--- START Quoted passage ---

Monday, July 12, 2021

muskrat love

 We've had quite a few visitors lately.


Our apple tree is absolutely overloaded with apples...


...and is experiencing "June drop," where some of excess is discarded by the tree in order to focus energy elsewhere.  The little green apples are a perfect meal for a wandering deer.


At first horrified glance, I thought that this deer was covered in TICKS!!


Only by blowing up and sharpening the photo am I relatively sure that those are just flies.  Still...shudder.

Our goldfinches are back!  They are impatiently waiting for my flowers to go to seed.


Neither Todd nor I have had a single mosquito bite this year.  It's due in large part to the huge family of barn swallows nesting in the gutters of our barn.


A single barn swallow can eat almost 1000 mosquitoes per day!  They're busy swooping over the garden, and it's nice to know that they're taking care of our pest problem.

Well, some of it!


Hummingbirds are back in droves.  I love seeing them in the garden.




Hummingbirds are also great consumers of mosquitoes!

Other creatures who are beneficial to have around...we have muskrats in our front pond!  They are diligently working to take care of our overgrown cattail problem.  The former homeowner used chemicals to no avail, and we hired an excavator to scoop out as many as possible...but they still spread relentlessly.  Muskrats love to eat cattails and eat about 1/3 of their weight daily, so they're very welcome around here!

--- END Quoted passage ---
--- START Data section ---

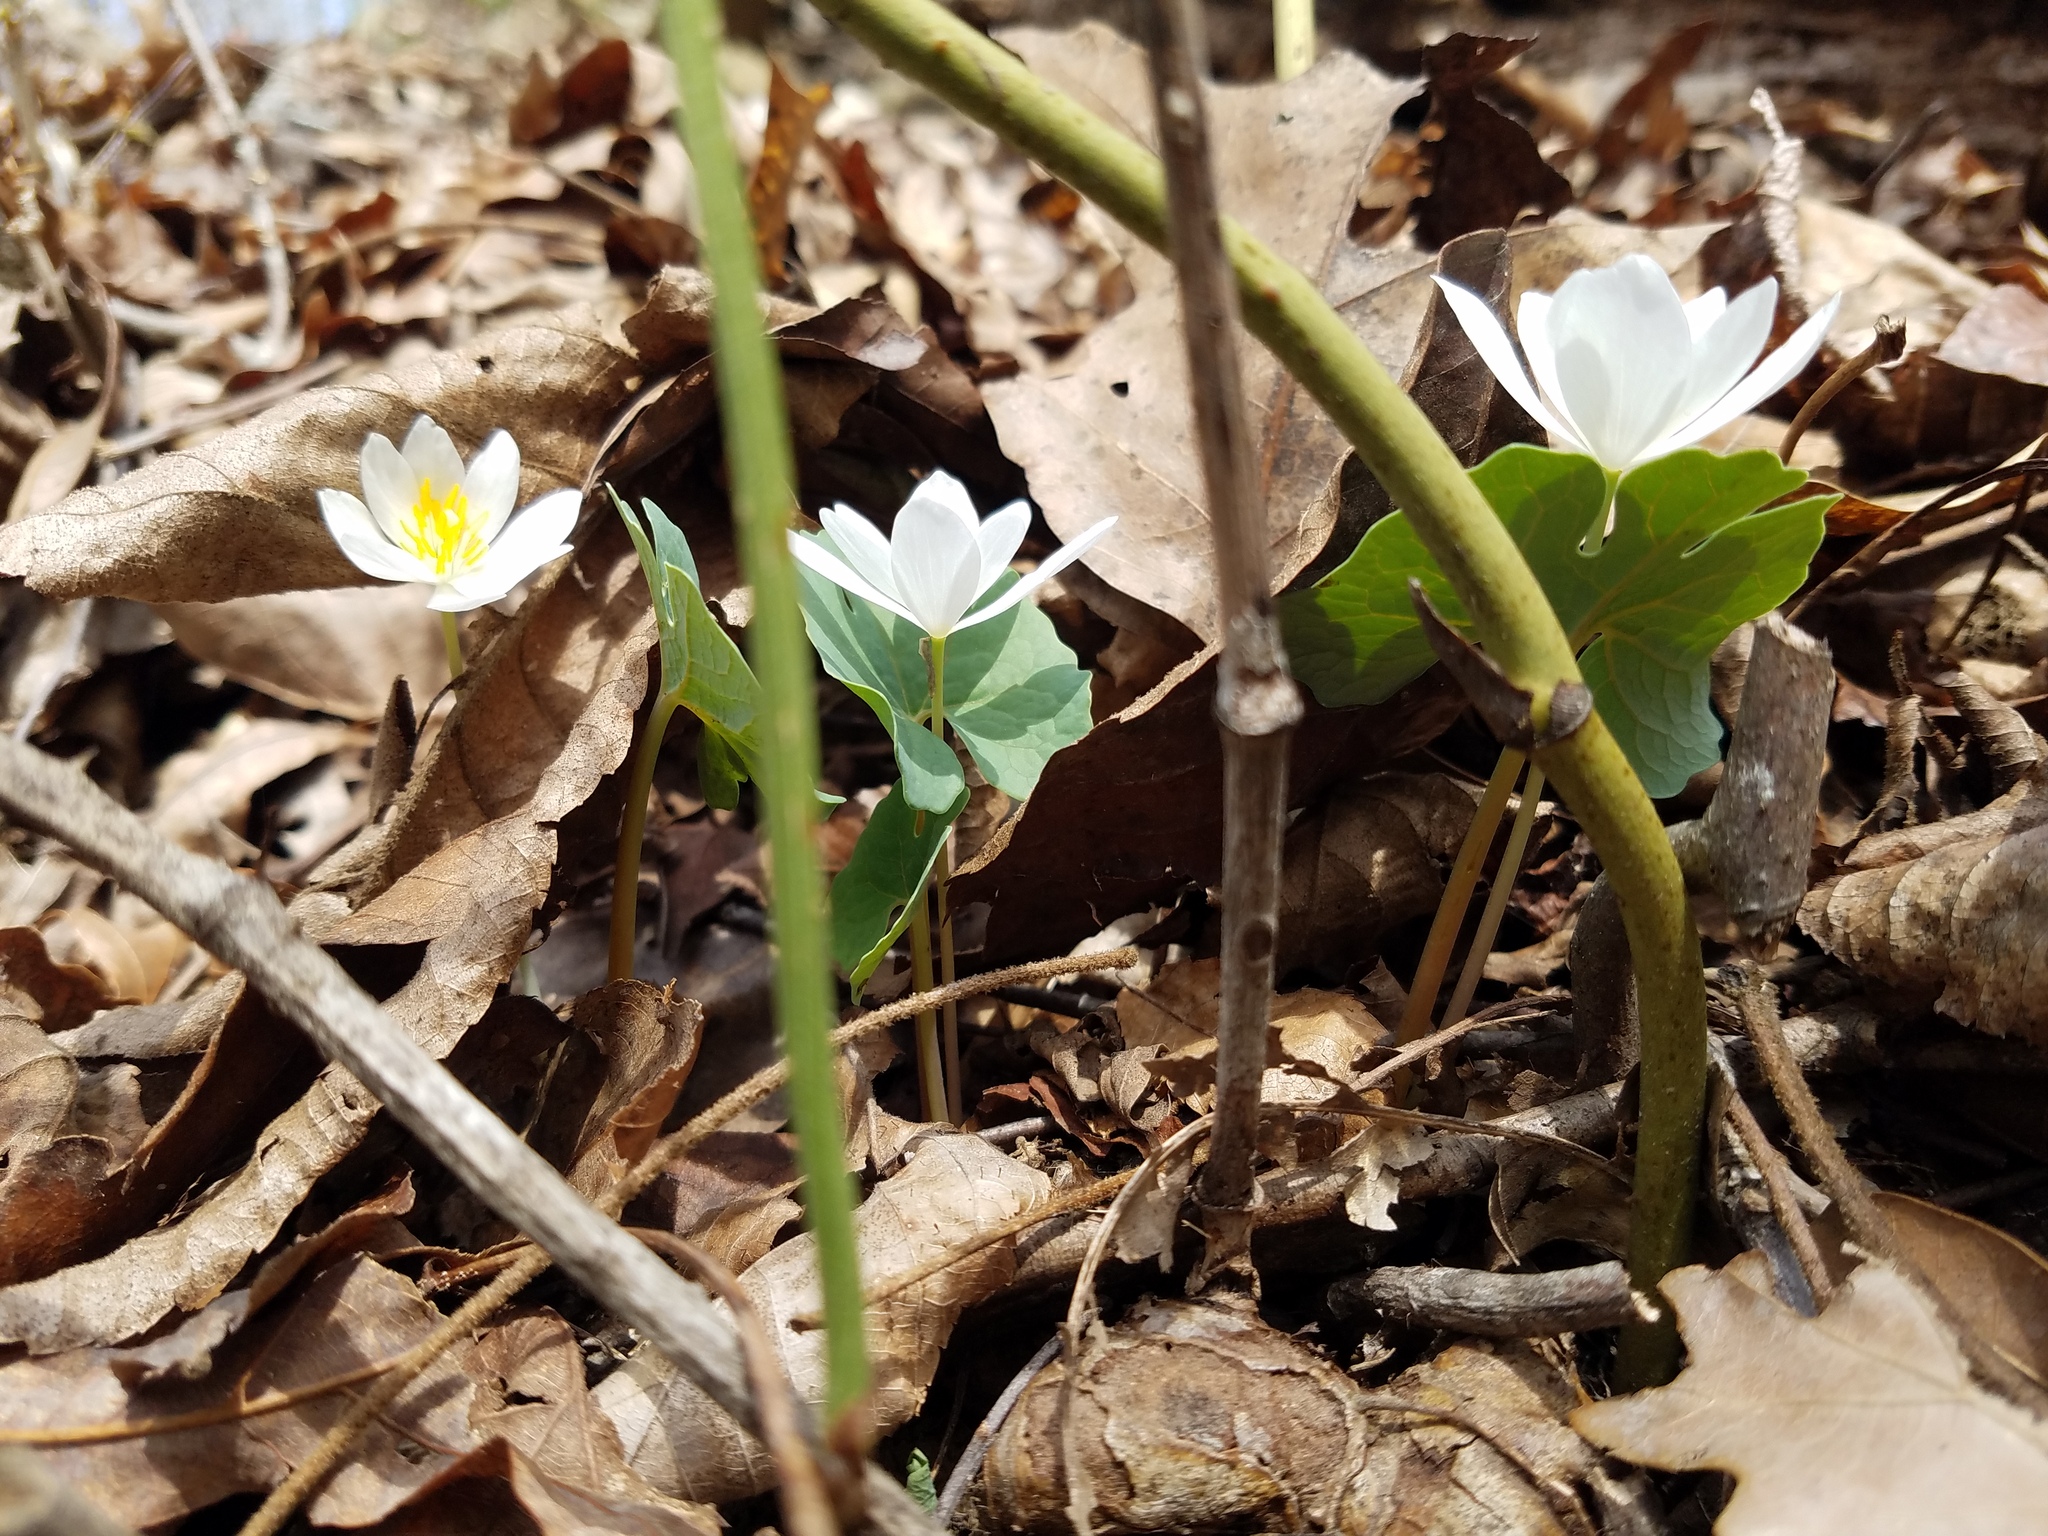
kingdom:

--- END Data section ---

• [Task requirements]
**a)** Retype the post about backyard visitors word for word, beginning at the words "Neither Todd nor" and stopping after "some of it!".
**b)** According to the post about backyard visitors, how many mosquitoes can a single barn swallow eat per day?

• [Final results]
**a)**
Neither Todd nor I have had a single mosquito bite this year.  It's due in large part to the huge family of barn swallows nesting in the gutters of our barn.


A single barn swallow can eat almost 1000 mosquitoes per day!  They're busy swooping over the garden, and it's nice to know that they're taking care of our pest problem.

Well, some of it!

**b)** Almost 1000.